The property market in Cyprus is entering into a recession for the first time since before the 2013 economic crisis, which led to the bailout of the eastern Mediterranean island, a leading property developer said here on Friday.
He cited the outbreak of COVID-19 as one of the main reasons.
Petros Lazarou, chief executive officer (CEO) of the G&P Lazarou estate agency, was quoted by the StockwatchCy economic news outlet as saying that several other reasons are also conducive to the property slump.
“We have the coronavirus situation, stricter conditions for obtaining a Cypriot passport, which turns investors to other countries, a lot of properties for sale and excessively strict criteria set by banks on new loans to households,” Lazarou said.
He added that a search of the banks’ websites will show high availability of properties that the banks had obtained in exchange for non-performing loans — a legacy of the 2013 economic crisis.
“I am wondering who will buy all these properties,” he said.
The latest economic report on Cyprus by the European Commission said that the increase in property sales in the country slowed down to just 0.7 percent in the second half of 2019, compared with two-digit growth in the first half of the same year.
Lazarou said that the COVID-19 outbreak in China will inevitably lead to a reduction in interest by Chinese investors, who made up the second largest group of property buyers in Cyprus after the Russians.
“We had a few Lebanese investors, but now they cannot take their money out of their country as a result of recent restrictions,” he said.
Property purchases in excess of six billion euros (6.6 billion U.S. dollars) by mostly Russian and Chinese investors helped the Cypriot economy recover from a near meltdown in 2013.
Lazarou said that the only factor keeping the property market going is the zero and negative interest rates on bank deposits, which drive people with surplus money to invest in real estate.

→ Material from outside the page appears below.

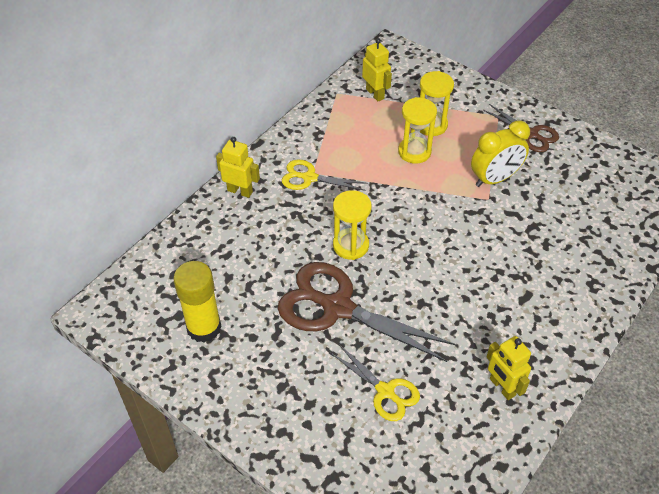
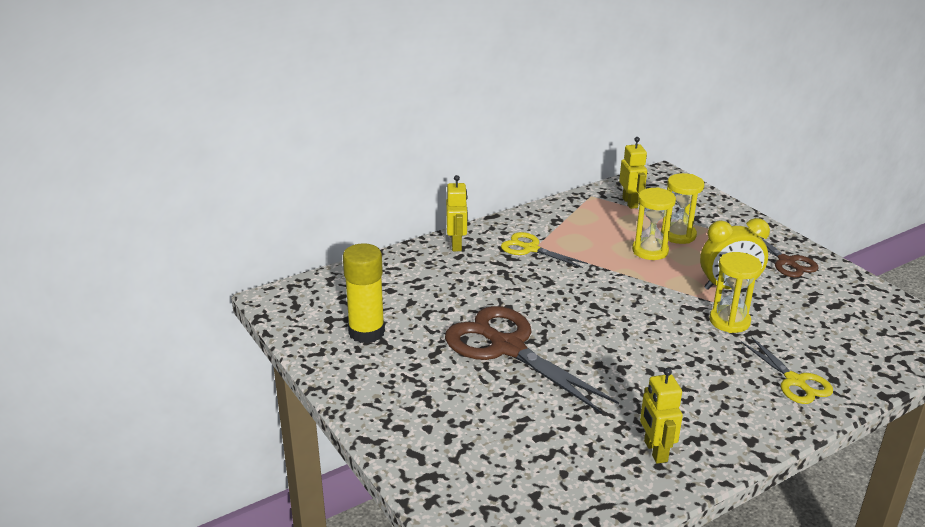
camera: 20 degrees right, 20 degrees down
yellow robot [216,137,260,198] -> yellow robot turned 45 degrees clockwise [446,175,468,251]
yellow scissors [331,344,420,421] -> yellow scissors moved to [741,337,833,404]
yellow hourglass [333,190,372,260] -> yellow hourglass moved to [709,252,762,333]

Another property developer, Costas Kadis, was quoted by StockwatchCy as saying that real estate agencies are now turning to other sources for clients beyond China.
But he noted that a handicap real estate agents are faced with is stricter conditions imposed by new Cypriot legislation on the issuing of passports to investors.
Cypriot Interior Minister Nikos Nouris, pressed by opposition politicians to slow down the “citizenship by investment” program, told lawmakers earlier this week that the responsible department has stopped considering passport applications submitted after Jan. 31 until they clear the backlog of applications and until new regulations are passed by parliament.